Is it a good practice to hand in both forms upon lodging a 189 application?

Many thanks !


----------



## ozbound12 (Mar 23, 2012)

Form 1221 appears to be for doing further character assessments, presumably through various security agencies such as ASIO. Not everyone is asked for it and there is no need to upload it unless you are asked for it by your CO. You may wish to complete it to have on hand in case you are asked for it, to speed up the process if you want, but it's not necessary.


----------



## fanta112 (Dec 26, 2015)

ozbound12 said:


> Form 1221 appears to be for doing further character assessments, presumably through various security agencies such as ASIO. Not everyone is asked for it and there is no need to upload it unless you are asked for it by your CO. You may wish to complete it to have on hand in case you are asked for it, to speed up the process if you want, but it's not necessary.


Thanks for the answer, ozbound12! - I think that would make sense. 

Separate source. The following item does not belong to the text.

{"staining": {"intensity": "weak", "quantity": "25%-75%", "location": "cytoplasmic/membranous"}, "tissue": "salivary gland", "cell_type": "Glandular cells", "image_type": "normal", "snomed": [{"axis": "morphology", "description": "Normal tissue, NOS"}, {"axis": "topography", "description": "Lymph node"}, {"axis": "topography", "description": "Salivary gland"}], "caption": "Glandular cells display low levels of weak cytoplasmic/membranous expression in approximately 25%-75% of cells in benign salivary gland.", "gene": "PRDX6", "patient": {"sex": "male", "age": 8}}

I've already got my 1221 filled but I think I'll hold off on uploading it until CO asks, as you suggested. But what do you think about form 80? It seems to be requested much more often than 1221. Uploading it upfront would likely avoid a CO request and lots of time caused by case being put on hold. What would be your advice?

Cheers


----------



## ozbound12 (Mar 23, 2012)

fanta112 said:


> Thanks for the answer, ozbound12! - I think that would make sense.
> 
> I've already got my 1221 filled but I think I'll hold off on uploading it until CO asks, as you suggested. But what do you think about form 80? It seems to be requested much more often than 1221. Uploading it upfront would likely avoid a CO request and lots of time caused by case being put on hold. What would be your advice?
> 
> Cheers


There's no need to upload form 80 unless it is requested by your CO. Again, if you want to save time, you can fill it out and have it ready in case they do request it. It's true that form 80 is requested more often (at least from what I've seen on the forums) but not everyone is required to submit it.


----------



## fanta112 (Dec 26, 2015)

ozbound12 said:


> There's no need to upload form 80 unless it is requested by your CO. Again, if you want to save time, you can fill it out and have it ready in case they do request it. It's true that form 80 is requested more often (at least from what I've seen on the forums) but not everyone is required to submit it.


Noted, thanks !


----------



## andreyx108b (Mar 15, 2015)

if you prefer to get your grant quickly, directly without any CO contact - then i would suggest to upload all at the time of application. 

It takes 4-6 weeks for a CO to get assigned or a direct grant. 

It will take further 4-12 weeks for a CO to get back to you after he/she requests forms 80 or 1221. 

In my view, form 80 is requested from at least 80% of the applicants from this forum.


----------



## puneat (Jun 28, 2018)

Hi Guys,

I am from India. I got my CO contact today. Asking for 2 things.

1) My child's birth certificate with his name on it (The current certificate doesn't have his name on it)

Has anyone faced a similar query, and what document did you produce to satisfy the CO?

2) The Copy of transcripts for post grad degree for my wife. I have already supplied the degree and a certificate from the university stating that language used for all the courses was English.

Just supplying the transcripts should be enough, or something else as well?

Regards


----------